*Directions*
Restate word for word the lines of the material below, from the line with "l Ramaphosa has" to the line with "6 of 2026 empowers the SIU to investigate the", both lines included, and no others.

*Source data*

────────

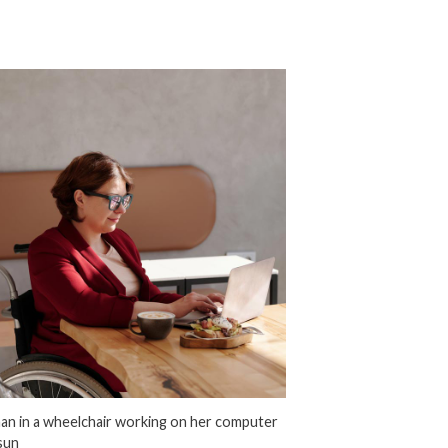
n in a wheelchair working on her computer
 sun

────────

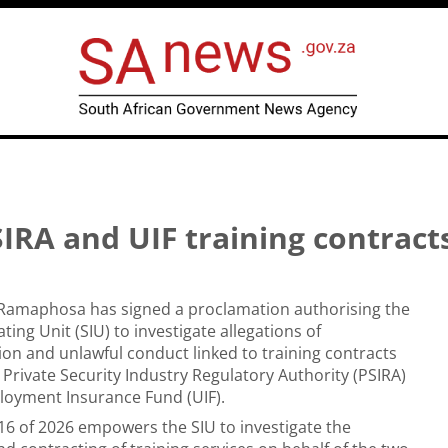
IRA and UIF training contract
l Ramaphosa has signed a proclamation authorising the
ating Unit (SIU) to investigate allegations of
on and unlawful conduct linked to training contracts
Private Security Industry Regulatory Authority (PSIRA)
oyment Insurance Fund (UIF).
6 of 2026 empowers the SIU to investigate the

────────

*Expected output*
l Ramaphosa has signed a proclamation authorising the
ating Unit (SIU) to investigate allegations of
on and unlawful conduct linked to training contracts
Private Security Industry Regulatory Authority (PSIRA)
oyment Insurance Fund (UIF).
6 of 2026 empowers the SIU to investigate the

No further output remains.